I finally did another test, by keeping the pipeline from my first implementation, but replaced glTexDirectVIV with glTexDirectVIVMap and my own buffers. But if I did not overlooked some other mistakes, it makes the things even worse. Basically the stuttering is exactly the same but additionally I got some update artifacts which look like a conflicting read/write operation on the same memory region.
Maybe it's a problem that I update the texture memory from within the GStreamer thread (although I don't use the texture in the current rendering path) and during the eglSwapBuffer call the current "backbuffer" texture is some kind of invalidated.
I guess if that's the case, only an expert from vivante or fresscale can confirm that. I will try to add another buffer only managed by the cpu to verify that the stuttering does not happen when the texture is not updated in a background thread.

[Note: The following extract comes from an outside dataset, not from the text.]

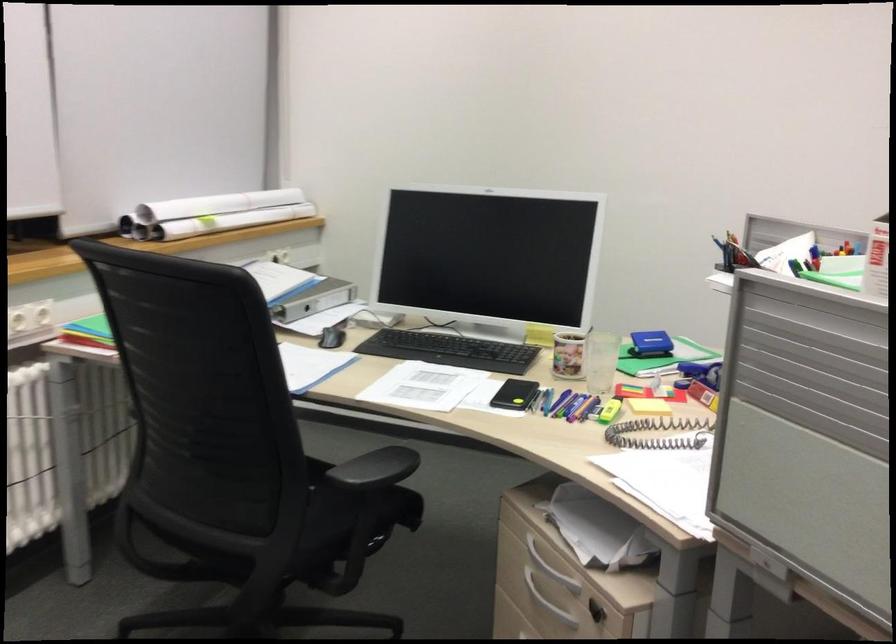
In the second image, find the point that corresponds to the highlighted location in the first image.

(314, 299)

I did create a CPU managed buffer with the size of the texture memory and copied the GStreamer buffer data passed to the fakesink callback into it. I then notify the main thread about the new frame being available and copy the content of that CPU managed buffer to the pointer I got from glTexDirectVIV from within the main (OpenGL) thread. With that solution I got a lot of copies which makes the use of glTexDirectVIV not really better than just using glTexSubImage (although I guess glTexImage2D does not support the NV12 format, does it?) but at least no stuttering and performance for a 1080p@24fps seems to be ok (around 15ms for only uploading and rendering the video).
So maybe the documentation of glTexDirectVIV and glTexDirectInvalidateVIV regarding threading can be a bit more detailed in future versions. Currently my impression is that updating a memory area from another thread than the OpenGL thread, even if the texture behind it is currently not used by the rendering is not allowed.

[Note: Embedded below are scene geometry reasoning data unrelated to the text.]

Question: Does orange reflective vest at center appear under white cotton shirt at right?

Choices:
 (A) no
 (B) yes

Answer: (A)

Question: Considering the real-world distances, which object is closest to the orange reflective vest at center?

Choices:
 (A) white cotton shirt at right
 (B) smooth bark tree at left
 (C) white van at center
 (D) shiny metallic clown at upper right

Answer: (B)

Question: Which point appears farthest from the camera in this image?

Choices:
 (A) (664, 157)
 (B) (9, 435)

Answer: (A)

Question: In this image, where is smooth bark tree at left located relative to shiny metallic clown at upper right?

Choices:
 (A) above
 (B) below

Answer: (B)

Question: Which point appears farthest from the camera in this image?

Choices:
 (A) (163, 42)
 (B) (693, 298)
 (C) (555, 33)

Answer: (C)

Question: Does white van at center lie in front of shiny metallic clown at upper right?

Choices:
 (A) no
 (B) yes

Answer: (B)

The 'final solution' you described above is exactly what I'm doing (I've only implemented the last two steps, the rest is already in place within QtMultimedia)
The reason I said unmapping (/def_ref) right away is possibly the worst thing to do is the reason that I still believe (or better hope) that gstreamer doesn't blindly reuse the buffers how ever he likes ... this would mean that one should unmap after(!) the texture -which uses this data- isn't visible anymore (because a new one is available) .... unmapping (/def_ref) right away says: "hey gstreamer, I don't need this data anymore, do with it what you want", but just just started(!) to display this data
.. this can be fixed easily
I agree @ the documentation isn't really complete in regards to multi-threading :smileyhappy: ... I hope someone from freescale will quote on this thread eventually :smileyhappy:
... I got some contact I reached out to .. if they tell me anything I past in it in this thread.
I don't want to copy the buffer at all... this is not efficient.. and avoidable!... otherwise it's (as you said) just a slightly optimized version of glTexSubImage !
15ms .. that's very close to 16.666 which is the complete frame for 60fps :smileyhappy: ... I assume you're using a dual or quad? .. 15ms is not what you'll get on a wandboard solo (which is what I'm after in the end)
... so (unless I've overlook anything) glTexDirectVIV is not an option for me (as it will always requires a cpu bases memory operation, doesn't it?)
I'm not Thomas, but for me it's not solved, as the performance is not optimal when we're not able to directly use the memory pointer of glTexDirectVIV in a background thread.
The solution by using glTexDirectVIVMap would be even better. It would be nice if there is an example that shows usage of gstreamer decoding with glTexDirectVIVMap that checks for thread safeness and should allow zero copy rendering as an OpenGL texture.
Using gstreamer's gl plugins would be probably not a good solution as sharing textures with gstreamer is not very convenient to implement in custom applications.